The 91-year-old former school administrator and community activist was startled to discover that a photograph taken of her in August 1926 had been incorporated into a large mural that decorates a newly opened Wells Fargo office on the city's Main Street.
The mural is a montage of historic photos that salute 112-year-old Alhambra's early days. A 5-year-old Rybicki is shown standing with family members and uniformed attendants in front of several cars gassing up at her father's service station.
"My father had just opened the service station at the corner of Fremont Avenue and Valley Boulevard," Rybicki said. "My mother and my uncle from back East are also in the picture."
Rybicki learned of the mural when she spied a photo of it in a newsletter mailed to her last month by the Alhambra Chamber of Commerce.
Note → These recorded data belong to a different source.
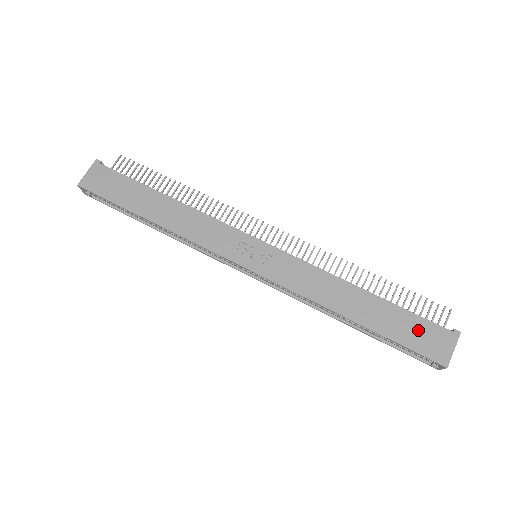
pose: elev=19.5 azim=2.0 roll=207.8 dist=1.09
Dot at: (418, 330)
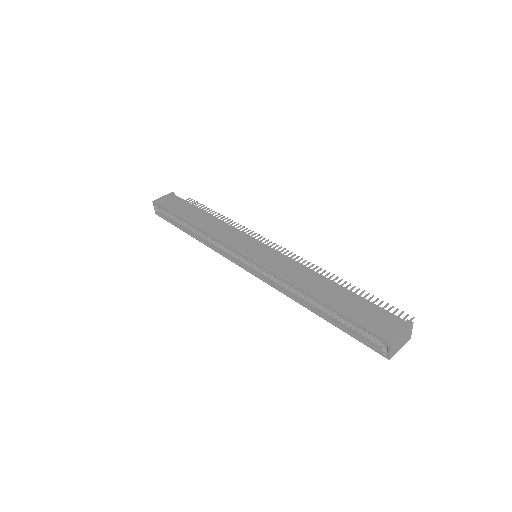
Dot at: (372, 314)
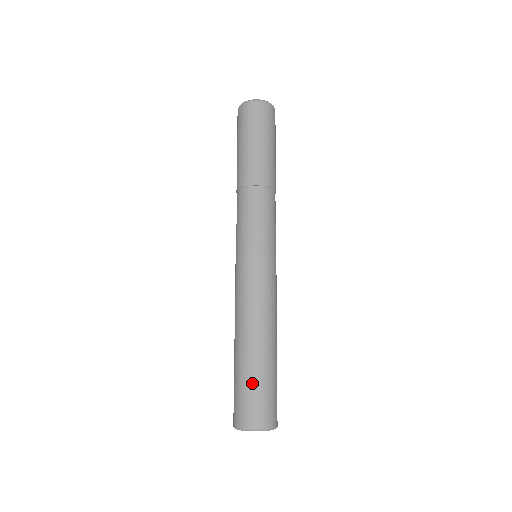
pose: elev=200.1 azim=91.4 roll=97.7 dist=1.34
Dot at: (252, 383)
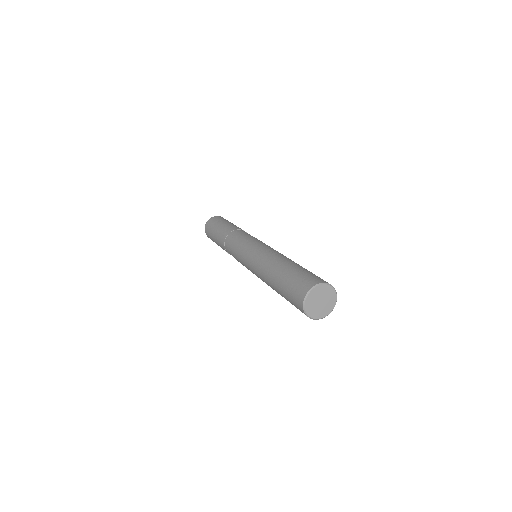
Dot at: occluded
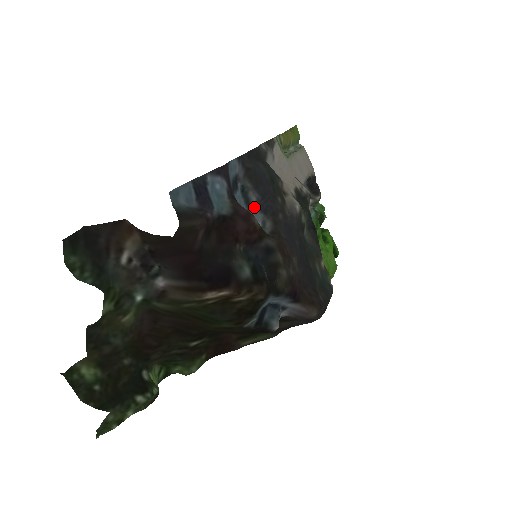
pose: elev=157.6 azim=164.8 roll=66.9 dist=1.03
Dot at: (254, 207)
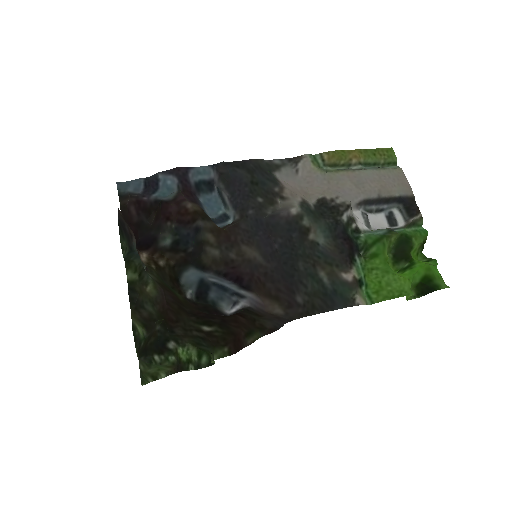
Dot at: (228, 205)
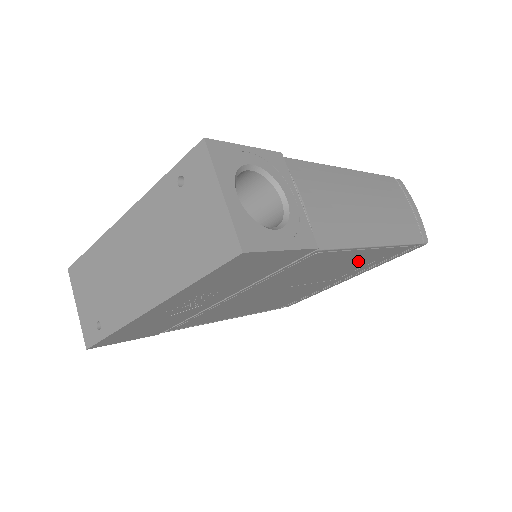
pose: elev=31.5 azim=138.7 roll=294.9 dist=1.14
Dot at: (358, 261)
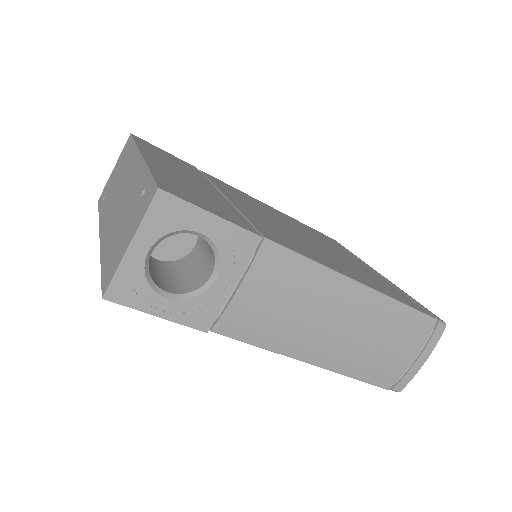
Dot at: occluded
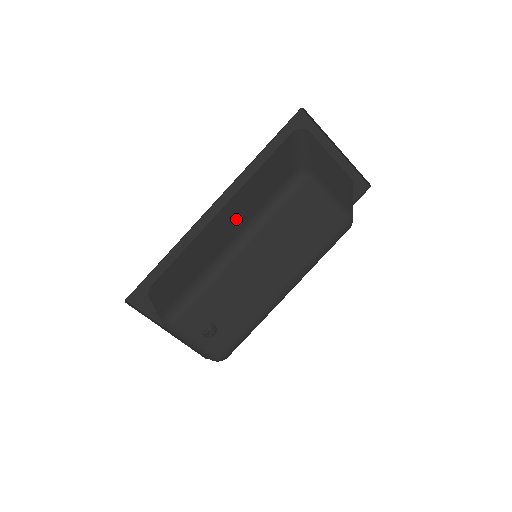
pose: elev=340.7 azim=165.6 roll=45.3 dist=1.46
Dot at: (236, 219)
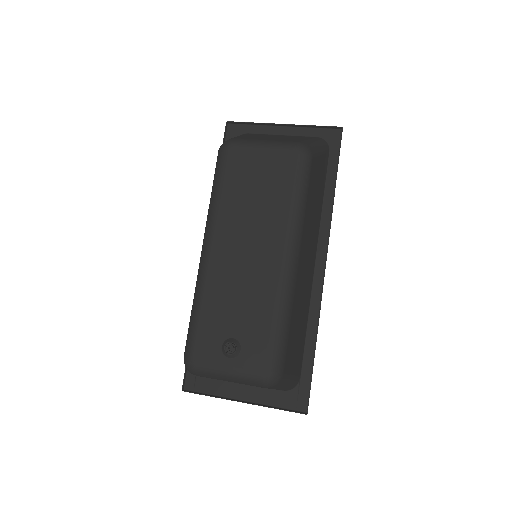
Dot at: occluded
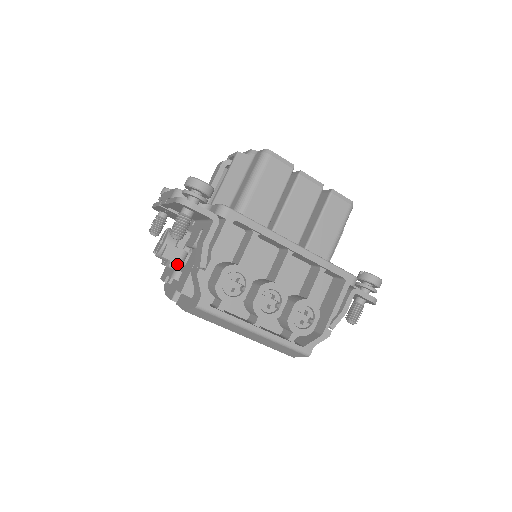
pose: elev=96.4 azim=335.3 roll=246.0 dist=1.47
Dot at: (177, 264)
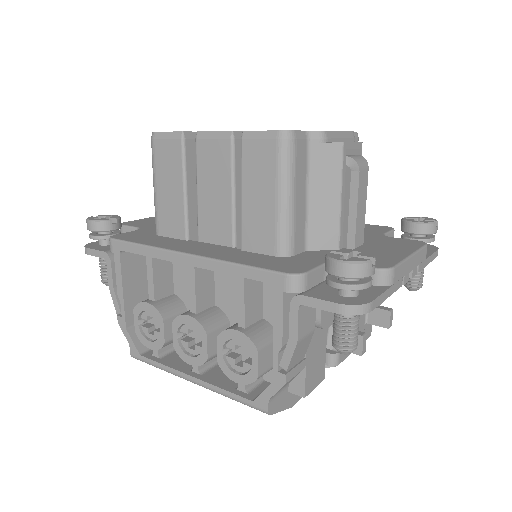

She and her husband, Anton, 95, now live close to daughter Joan Steen in Newport Beach.
The gas station, named Fremont Service, was a focal point in Rybicki's life.
Her father, Giles Ratkowski, a civil engineer for the Chicago North Alton Railroad, had contracted tuberculosis on a trip to Washington, D.C., where he had gone to testify before Congress about government payments owed for services during World War I.
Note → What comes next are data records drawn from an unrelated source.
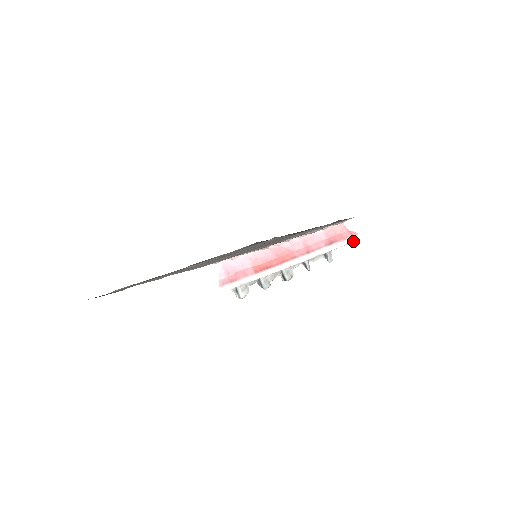
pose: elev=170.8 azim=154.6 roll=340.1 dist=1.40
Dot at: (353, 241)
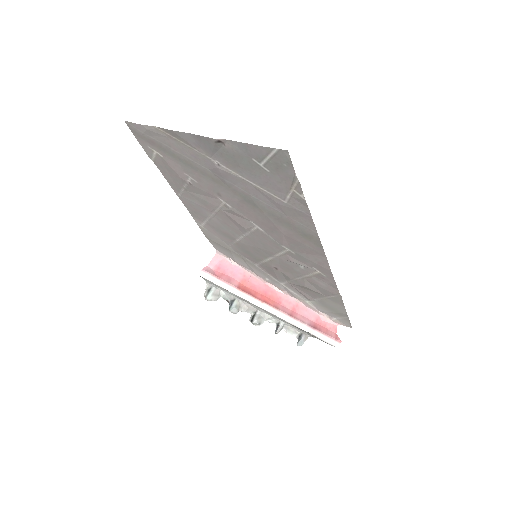
Dot at: (332, 344)
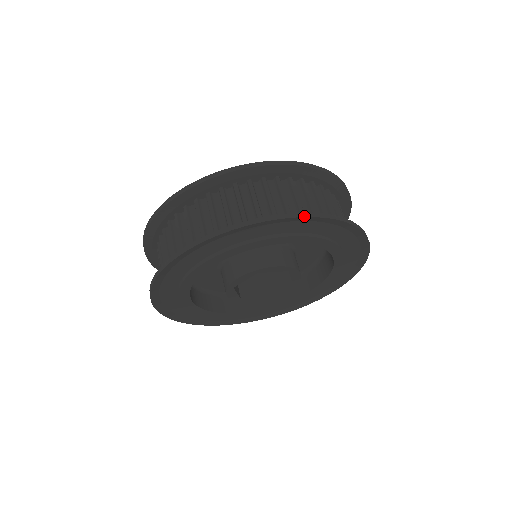
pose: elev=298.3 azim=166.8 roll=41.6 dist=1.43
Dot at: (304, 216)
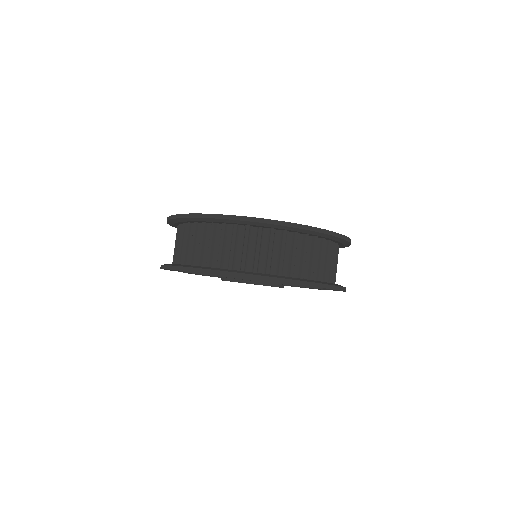
Dot at: (302, 284)
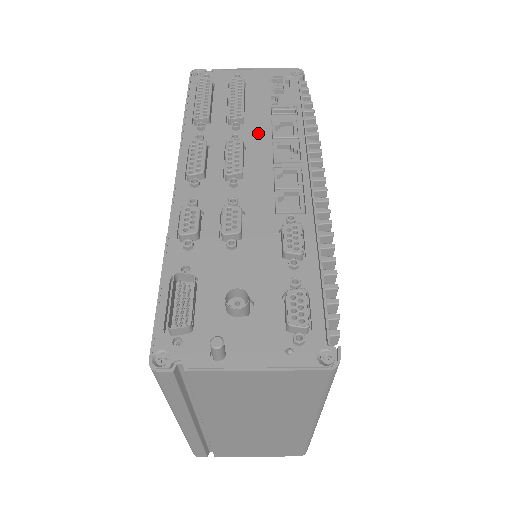
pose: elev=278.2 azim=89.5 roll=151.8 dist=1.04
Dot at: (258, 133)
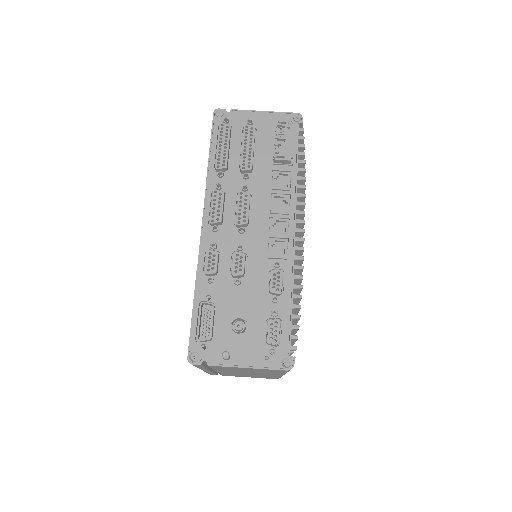
Dot at: (262, 183)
"It was believed at that time that the only cure for TB was sunshine," she said. "One of his friends had already quit the railroad and moved to Glendale, so my father wrote to him for information and we came to California in January of 1925."
Her father decided to open a gas station so he could work outdoors in the sunlight, Rybicki said.
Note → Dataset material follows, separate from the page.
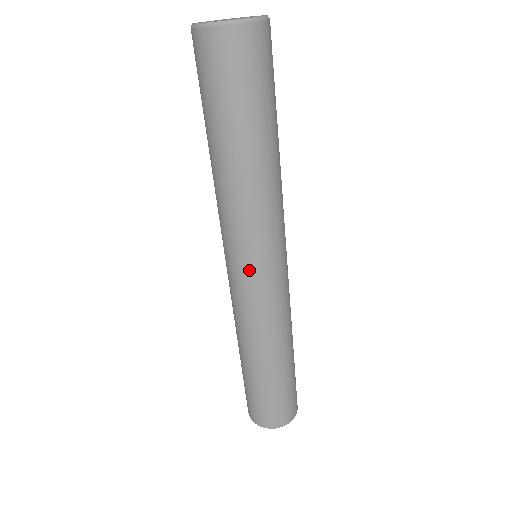
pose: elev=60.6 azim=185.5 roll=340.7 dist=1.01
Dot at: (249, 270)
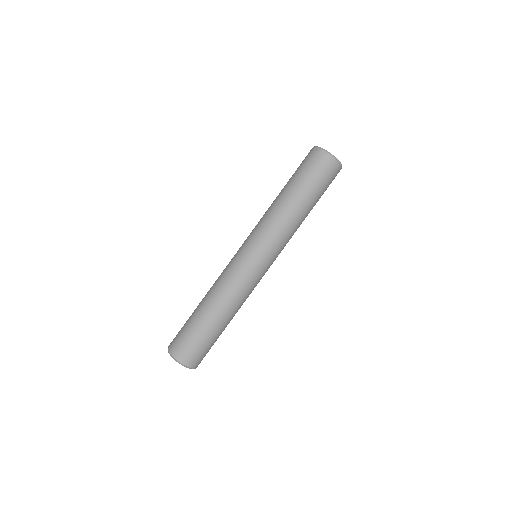
Dot at: (250, 251)
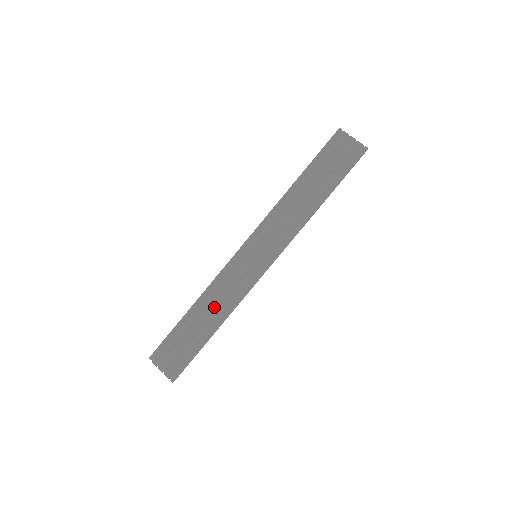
He looked at a spot on Wilshire Boulevard and Western Avenue but "decided that there weren't enough residents there to warrant building a station," she said. "That corner is now worth millions."
Instead, Ratkowski settled on the corner of Fremont and Valley and bought a double-sized lot that contained a citrus grove and a rambling, 16-room Asian-themed house that had been built 24 years earlier by an engineer named Antonio Cajal, who had served in Peking during the Boxer Rebellion.
To clear space for his gas station and a planned mini-market, Ratkowski removed rows of orange, acacia, avocado and palm trees, Rybicki said.
Being an engineer, her father designed his eight gasoline pumps himself. "They were built to keep anyone from tampering with them and stealing gasoline at night. They were the first of their kind — the gas would go back into the tanks in the ground when they were turned off," she said.
Her father closed the station and its small market at midnight and carried the day's receipts back to the family home. He was never robbed.
Rybicki, whose first name is Euphemia but is known to friends as Fame, spent much of her childhood at the station. It was from there that her father taught her to drive the family's big Packard — at age 10. And it was in the Fremont Service mini-market that as a 13-year-old she met the man she would eventually be married to for more than 70 years.
"He was 17 and was in there buying something," she said. "He later told me that he told himself that day that someday he was going to marry that girl."
The Ratkowski family operated Fremont Service until the 1950s, when they rented the station to the Union Oil Co. It remained a Unocal station until the mid-1990s; a Jiffy Lube and a Jack In the Box restaurant occupy the corner now.
After graduating from Alhambra High School, Rybicki married in 1938 and then went on to work as an administrator with the Alhambra Unified School District and as a savings and loan association vice president. She was the first woman to be president of the Alhambra Chamber of Commerce.
Rybicki plans to return to the Wells Fargo branch Saturday for the official opening of the office at 701 E. Main St. and the 11 a.m. unveiling of the mural, one of 1,800 installed at the bank's branches nationwide. Other photographs included in the 12-foot-wide artwork depict a 1920s Alhambra fire station, a 1925 Valley Boulevard produce shop, Alhambra's 1910 City Hall and a 1926 view of Main Street.